Em segundo lugar, poetas marginais devem escrever à luz do seu próprio “lugar de fala”. É este imperativo ético-estético que singulariza o slam e a poesia marginal, por exemplo, frente ao rap e às rodas de rima. E, assim, é esse mesmo imperativo que impulsiona a diversidade de gênero e sexualidade do público e poetas marginais presentes nos slams. Esta visibiliza outras relações nestes espaços e, ao mesmo tempo, impacta desigualmente poetas a partir de seu próprio “lugar de fala” que, em sua maioria, são homens negros e mulheres negras. Em outras palavras, o circuito de slam não se configura como uma comunidade moral de “manos”. Há “manos”, “minas”, “bixas”, “trans”, “não-binários”, “pretos”, “pretas”, “LGBT”, “brancos”. Os protestos não são um só. A regra é o de que não se pode “se apropriar” do “lugar de fala” de outras pessoas, isto tornaria a performance ilegítima.
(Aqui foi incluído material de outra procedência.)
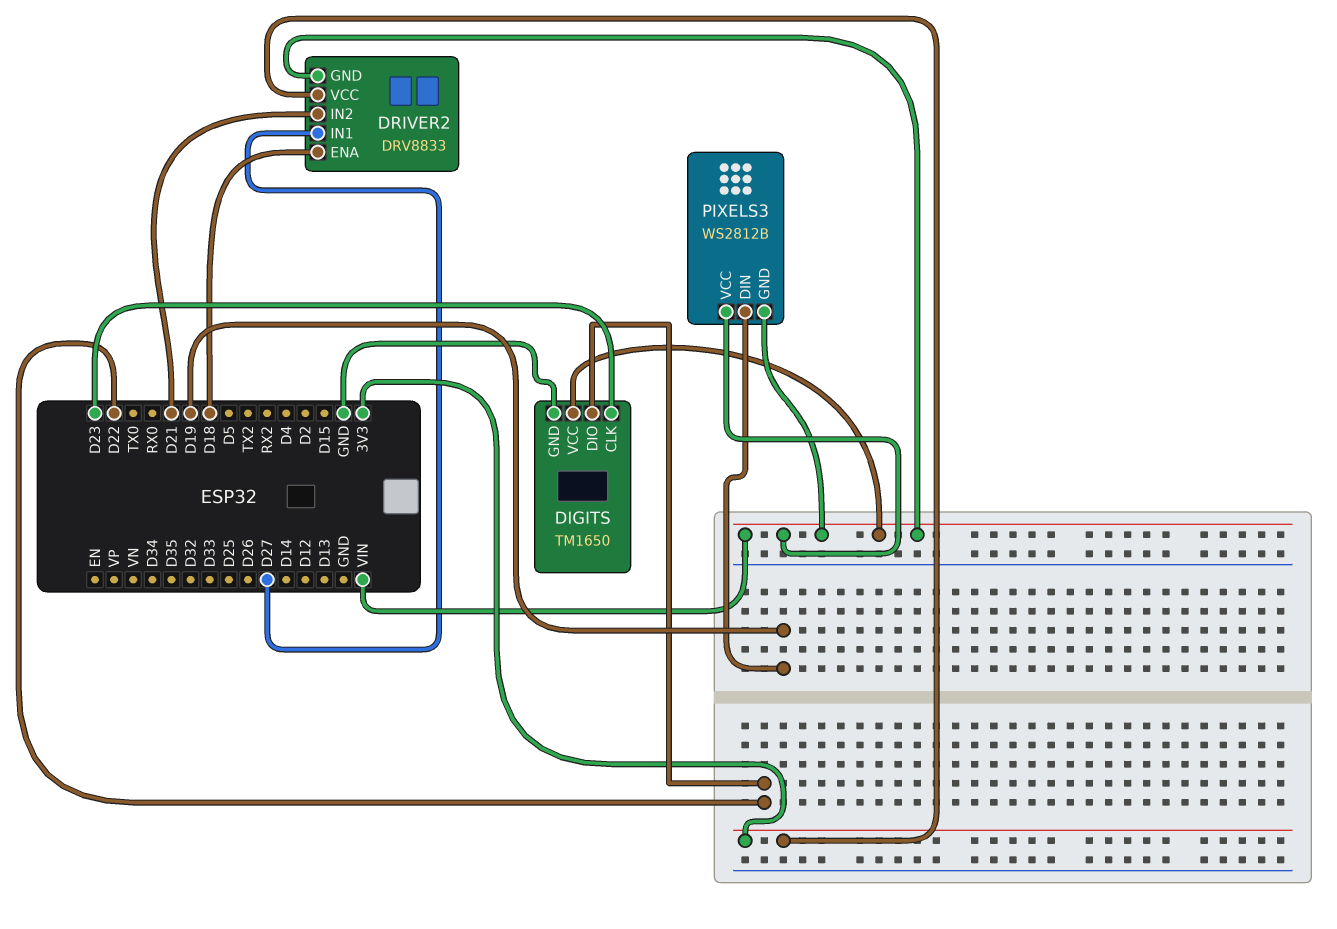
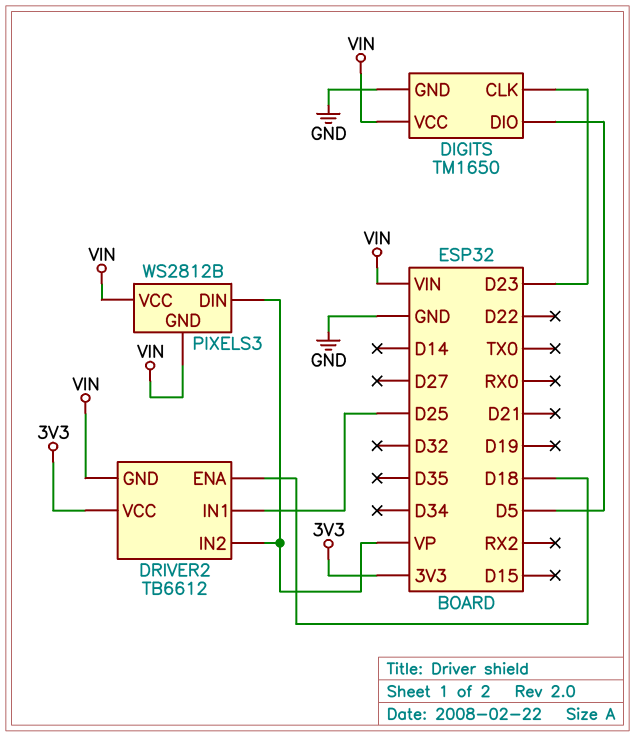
DIGITS pin DIO: D22 -> D5
DRIVER2: DRV8833 -> TB6612
DRIVER2 pin IN1: D27 -> D25
DRIVER2 pin IN2: D21 -> VP
PIXELS3 pin DIN: D19 -> VP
E, além disso, o tratamento cotidiano à diferença é inserido na valoração das relações entre as pessoas e as poesias. Isto é, os julgamentos das performances artísticas não são desvinculados das mais corriqueiras situações no cotidiano, de modo que a transformação das experiências coletivas nas formas estéticas reverbera no plano das interações cotidianas também como um imperativo ético.

O que faz com que uma pessoa seja vista como poeta de responsa é quando ele ou ela é capaz de demonstrar aos seus pares que tem “vivência” cotidiana daquilo que transforma em verso e respeita o “lugar de fala”, além de compromisso em prol do estar junto, sem jamais oprimir ou se apropriar das lutas de outros e outras. Neste ideal, do reconhecimento da igualdade na diferença, “correr slams” seria a atitude de se colocar desde estas perspectivas e onde, somente assim, poderiam demonstrar suas capacidades singulares de exercer sua diferença enquanto poeta, batalhar e, eventualmente, vencer legitimamente um slam.

Referências

CAMPOS, Marcos Lopes. Sobre o corre da arte: uma etnografia dos futuros vividos e do ganhar a vida no Rio de Janeiro. Tese de Doutorado em Sociologia, IESP-UERJ, Rio de Janeiro, 2022.